Assignment: Report, in full, each line of the material below in which the string "anchor" occurs.

Raw data:

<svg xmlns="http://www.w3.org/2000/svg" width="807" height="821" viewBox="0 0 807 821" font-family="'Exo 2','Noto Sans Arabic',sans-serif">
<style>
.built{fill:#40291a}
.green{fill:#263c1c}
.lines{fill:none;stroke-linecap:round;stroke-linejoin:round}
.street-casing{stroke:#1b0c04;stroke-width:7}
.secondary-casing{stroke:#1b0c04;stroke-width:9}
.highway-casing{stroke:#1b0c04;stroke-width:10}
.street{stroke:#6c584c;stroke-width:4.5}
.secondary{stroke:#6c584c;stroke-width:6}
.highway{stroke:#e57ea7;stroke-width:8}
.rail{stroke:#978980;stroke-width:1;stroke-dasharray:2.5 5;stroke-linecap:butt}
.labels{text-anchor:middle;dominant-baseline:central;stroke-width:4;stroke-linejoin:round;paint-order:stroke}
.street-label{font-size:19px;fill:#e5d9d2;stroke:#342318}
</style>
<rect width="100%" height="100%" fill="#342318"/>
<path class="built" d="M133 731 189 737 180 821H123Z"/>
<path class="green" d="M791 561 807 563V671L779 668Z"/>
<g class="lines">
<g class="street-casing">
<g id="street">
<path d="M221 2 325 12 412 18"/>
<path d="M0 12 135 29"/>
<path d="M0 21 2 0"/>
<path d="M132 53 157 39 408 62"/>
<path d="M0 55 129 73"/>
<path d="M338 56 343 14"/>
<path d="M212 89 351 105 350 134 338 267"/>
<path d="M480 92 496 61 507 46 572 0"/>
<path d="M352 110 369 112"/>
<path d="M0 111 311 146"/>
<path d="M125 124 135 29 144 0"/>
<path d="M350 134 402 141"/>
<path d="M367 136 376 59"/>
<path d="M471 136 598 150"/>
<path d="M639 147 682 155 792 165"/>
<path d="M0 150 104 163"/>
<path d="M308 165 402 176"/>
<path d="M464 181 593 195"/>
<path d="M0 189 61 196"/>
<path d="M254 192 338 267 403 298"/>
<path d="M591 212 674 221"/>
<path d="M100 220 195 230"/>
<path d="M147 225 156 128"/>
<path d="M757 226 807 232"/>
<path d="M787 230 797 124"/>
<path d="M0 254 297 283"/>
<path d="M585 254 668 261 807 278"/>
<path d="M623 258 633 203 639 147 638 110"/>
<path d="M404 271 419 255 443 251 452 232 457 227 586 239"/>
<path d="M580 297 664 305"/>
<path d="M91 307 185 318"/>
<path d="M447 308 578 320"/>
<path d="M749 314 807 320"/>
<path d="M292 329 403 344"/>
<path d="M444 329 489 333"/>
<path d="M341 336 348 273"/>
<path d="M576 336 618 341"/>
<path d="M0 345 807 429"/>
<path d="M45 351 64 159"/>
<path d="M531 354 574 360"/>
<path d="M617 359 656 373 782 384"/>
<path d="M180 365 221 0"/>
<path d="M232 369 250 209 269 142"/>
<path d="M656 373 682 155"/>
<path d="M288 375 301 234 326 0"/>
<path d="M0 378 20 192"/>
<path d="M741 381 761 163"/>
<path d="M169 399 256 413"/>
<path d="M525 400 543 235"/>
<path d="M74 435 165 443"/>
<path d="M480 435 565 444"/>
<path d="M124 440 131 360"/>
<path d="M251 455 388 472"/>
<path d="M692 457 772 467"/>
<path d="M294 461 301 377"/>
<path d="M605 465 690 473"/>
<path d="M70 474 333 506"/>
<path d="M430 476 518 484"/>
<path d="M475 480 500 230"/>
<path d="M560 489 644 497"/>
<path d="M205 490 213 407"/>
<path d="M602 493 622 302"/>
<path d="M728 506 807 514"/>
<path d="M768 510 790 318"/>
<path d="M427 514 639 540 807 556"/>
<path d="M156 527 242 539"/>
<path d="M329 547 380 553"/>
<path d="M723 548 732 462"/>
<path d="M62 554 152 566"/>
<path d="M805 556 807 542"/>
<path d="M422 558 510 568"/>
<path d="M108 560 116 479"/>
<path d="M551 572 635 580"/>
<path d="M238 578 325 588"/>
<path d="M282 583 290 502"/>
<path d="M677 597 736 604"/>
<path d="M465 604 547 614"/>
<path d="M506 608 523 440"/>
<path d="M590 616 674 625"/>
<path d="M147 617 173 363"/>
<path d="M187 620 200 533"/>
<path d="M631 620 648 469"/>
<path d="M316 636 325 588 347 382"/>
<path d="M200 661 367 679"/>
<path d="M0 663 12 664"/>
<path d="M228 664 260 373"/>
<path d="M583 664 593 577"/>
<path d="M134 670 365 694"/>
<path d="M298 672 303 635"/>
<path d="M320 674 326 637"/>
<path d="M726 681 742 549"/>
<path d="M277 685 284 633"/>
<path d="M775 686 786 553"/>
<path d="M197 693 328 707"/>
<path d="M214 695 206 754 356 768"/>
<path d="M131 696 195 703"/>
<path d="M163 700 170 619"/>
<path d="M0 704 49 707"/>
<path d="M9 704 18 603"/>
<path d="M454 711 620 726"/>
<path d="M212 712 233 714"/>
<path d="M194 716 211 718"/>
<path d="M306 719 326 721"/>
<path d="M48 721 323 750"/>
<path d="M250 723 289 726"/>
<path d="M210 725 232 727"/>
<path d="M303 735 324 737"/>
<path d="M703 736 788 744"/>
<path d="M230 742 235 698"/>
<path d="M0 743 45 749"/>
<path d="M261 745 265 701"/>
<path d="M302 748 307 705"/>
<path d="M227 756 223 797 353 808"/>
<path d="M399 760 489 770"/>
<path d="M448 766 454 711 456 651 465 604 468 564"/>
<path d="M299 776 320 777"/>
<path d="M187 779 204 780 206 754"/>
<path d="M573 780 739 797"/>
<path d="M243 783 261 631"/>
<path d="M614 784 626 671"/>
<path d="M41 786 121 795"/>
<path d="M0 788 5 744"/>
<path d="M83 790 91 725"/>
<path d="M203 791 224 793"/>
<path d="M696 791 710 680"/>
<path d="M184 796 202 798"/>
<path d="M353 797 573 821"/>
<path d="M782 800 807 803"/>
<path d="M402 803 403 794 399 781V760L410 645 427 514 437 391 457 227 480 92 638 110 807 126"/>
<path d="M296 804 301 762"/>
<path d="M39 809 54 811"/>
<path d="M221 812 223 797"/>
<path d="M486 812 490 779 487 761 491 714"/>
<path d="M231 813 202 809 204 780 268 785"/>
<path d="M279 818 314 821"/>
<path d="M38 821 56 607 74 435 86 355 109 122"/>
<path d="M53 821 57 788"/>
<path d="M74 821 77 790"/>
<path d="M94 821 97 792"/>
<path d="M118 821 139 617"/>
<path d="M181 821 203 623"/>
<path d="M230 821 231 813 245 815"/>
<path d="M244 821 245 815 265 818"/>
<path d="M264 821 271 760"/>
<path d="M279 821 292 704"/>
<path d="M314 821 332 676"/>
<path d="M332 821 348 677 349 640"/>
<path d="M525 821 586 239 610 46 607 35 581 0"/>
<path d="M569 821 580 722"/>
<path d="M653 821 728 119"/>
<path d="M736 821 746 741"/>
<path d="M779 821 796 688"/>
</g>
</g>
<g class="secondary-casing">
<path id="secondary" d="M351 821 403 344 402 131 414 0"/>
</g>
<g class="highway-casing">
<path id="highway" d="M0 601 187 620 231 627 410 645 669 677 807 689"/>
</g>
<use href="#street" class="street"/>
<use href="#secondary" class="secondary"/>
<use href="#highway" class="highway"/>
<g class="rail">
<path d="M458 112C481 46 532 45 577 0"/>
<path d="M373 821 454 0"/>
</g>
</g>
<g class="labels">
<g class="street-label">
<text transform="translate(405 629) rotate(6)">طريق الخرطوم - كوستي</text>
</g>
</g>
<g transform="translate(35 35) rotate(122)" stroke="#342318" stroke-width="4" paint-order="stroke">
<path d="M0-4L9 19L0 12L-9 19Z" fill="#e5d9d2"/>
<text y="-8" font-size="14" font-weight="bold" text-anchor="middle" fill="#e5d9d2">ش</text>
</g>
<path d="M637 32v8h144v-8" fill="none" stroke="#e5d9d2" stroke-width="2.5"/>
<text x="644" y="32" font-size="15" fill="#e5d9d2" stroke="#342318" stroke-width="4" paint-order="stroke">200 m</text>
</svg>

Reply to the task:
.labels{text-anchor:middle;dominant-baseline:central;stroke-width:4;stroke-linejoin:round;paint-order:stroke}
<text y="-8" font-size="14" font-weight="bold" text-anchor="middle" fill="#e5d9d2">ش</text>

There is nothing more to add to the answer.